* _Page text_:
____

I'm not using any driver at this point because the system will not even show that the device exists. There is no BIOS setting for the GPUs. The appear to be both on all the time. I also have a windows installation on the machine and I have no problem using any of the cards. VGA_SWITCHEROO option makes no difference. I have also tried:

* using the Inter driver as a module

* disabling KMS

* not using the Intel driver at all

* I have also fiddled with PCIe settings

all to no avail.

dmesg from gentoo sources 2.6.36-r5: http://pastebin.com/3vp7ETQ4

dmesg from gentoo sources live CD 2.6.34-r6: http://pastebin.com/ZmmrYXM8

----------

## Gusar

Optimus is what you have. So forget about using the nvidia card. The most you can maybe do is power it down with the acpi_call kernel module. See here for info: http://linux-hybrid-graphics.blogspot.com/

----------

## chithanh

You might possibly use VGA_SWITCHEROO to switch between the integrated and discrete graphics. This will not work with the Nvidia proprietary driver though,  only with nouveau, and needs a hardware switch for the display connectors (not all notebooks have one). Check out this forum thread or this wiki article.

Or, as Gusar suggested, disable the discrete graphics entirely and use only the integrated.

____

Segmentation data:

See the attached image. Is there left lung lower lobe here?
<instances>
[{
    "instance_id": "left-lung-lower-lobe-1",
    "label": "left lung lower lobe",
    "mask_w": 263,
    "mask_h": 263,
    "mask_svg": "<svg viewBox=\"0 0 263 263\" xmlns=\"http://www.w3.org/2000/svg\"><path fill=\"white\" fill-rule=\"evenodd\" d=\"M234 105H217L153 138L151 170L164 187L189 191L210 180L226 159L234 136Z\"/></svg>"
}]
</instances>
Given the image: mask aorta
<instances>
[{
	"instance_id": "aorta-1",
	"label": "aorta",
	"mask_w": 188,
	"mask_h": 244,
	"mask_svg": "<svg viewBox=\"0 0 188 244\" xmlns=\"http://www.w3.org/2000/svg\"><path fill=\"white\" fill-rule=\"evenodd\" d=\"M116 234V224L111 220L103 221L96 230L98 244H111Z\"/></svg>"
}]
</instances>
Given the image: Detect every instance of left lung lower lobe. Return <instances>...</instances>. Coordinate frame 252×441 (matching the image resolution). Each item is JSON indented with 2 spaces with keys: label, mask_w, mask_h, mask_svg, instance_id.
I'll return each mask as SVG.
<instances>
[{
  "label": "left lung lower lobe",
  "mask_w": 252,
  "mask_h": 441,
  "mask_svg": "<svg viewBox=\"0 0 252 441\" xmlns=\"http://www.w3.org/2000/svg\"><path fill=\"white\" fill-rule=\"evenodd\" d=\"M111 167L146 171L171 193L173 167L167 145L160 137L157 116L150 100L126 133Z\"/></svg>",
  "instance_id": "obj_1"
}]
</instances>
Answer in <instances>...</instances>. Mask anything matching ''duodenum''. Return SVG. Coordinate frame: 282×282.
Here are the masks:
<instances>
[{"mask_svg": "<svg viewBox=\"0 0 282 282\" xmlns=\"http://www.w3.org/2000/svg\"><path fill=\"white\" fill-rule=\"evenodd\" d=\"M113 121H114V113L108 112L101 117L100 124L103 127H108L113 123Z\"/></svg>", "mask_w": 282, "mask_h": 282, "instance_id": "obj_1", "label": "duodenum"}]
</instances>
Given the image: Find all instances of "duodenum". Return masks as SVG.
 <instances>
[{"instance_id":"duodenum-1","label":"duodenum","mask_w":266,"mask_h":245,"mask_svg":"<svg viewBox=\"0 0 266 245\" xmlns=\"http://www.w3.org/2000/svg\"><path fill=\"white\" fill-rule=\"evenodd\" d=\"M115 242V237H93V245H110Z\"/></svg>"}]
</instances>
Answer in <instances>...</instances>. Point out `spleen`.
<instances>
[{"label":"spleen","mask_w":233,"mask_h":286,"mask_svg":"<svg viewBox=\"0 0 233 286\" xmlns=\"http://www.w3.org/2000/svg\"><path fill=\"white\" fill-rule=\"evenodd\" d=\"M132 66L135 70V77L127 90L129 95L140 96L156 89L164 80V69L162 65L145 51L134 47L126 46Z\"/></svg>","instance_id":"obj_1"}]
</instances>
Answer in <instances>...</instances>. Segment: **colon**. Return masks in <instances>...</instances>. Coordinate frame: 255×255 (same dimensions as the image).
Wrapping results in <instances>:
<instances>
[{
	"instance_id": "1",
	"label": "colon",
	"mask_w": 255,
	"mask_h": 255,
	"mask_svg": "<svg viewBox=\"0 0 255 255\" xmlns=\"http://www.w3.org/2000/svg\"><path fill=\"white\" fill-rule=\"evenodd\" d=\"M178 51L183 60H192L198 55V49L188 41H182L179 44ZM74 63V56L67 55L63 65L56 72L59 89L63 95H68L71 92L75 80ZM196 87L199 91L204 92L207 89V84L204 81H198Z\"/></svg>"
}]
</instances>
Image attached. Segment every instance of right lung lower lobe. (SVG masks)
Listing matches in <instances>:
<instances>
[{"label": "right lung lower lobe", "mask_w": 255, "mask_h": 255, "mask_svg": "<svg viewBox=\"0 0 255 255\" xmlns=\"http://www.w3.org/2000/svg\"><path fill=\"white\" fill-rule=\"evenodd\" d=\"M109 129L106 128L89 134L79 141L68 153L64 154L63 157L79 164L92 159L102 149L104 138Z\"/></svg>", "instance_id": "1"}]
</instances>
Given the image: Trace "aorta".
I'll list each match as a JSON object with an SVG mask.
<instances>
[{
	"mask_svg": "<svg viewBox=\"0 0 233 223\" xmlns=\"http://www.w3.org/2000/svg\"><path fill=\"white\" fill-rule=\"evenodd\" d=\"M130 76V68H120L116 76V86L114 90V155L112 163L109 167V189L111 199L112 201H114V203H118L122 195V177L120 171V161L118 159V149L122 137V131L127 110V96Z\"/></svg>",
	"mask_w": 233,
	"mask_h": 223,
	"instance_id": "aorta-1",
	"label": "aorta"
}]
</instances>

____

Please pick up the forum thread on Linux hybrid graphics after its last sentence and continue it. This data has no connection to the forum thread above.

----------

## m3sm3r

Thanks,

My machine is fine with the integrated, I don't really have any higher demands for the nVidia one. I actually wanted to get involved in the Linux Hybrid Graphics project, referenced by the link from Gusar, but my card doesn't even show up in the system. So what I really wanted to understand is why the card enumerates on the PCI bus in one kernel and doesn't on the other.

----------

## chithanh

I imagine it has to do with the switcheroo code, even if not enabled. See what happens if you use it to switch to discrete.

----------

## m3sm3r

 *chithanh wrote:*   

> I imagine it has to do with the switcheroo code, even if not enabled. See what happens if you use it to switch to discrete.

 

Makes sense. I'll join the Hybrid Graphics mailing list and try to get more info on how to investigate further. Thanks guys.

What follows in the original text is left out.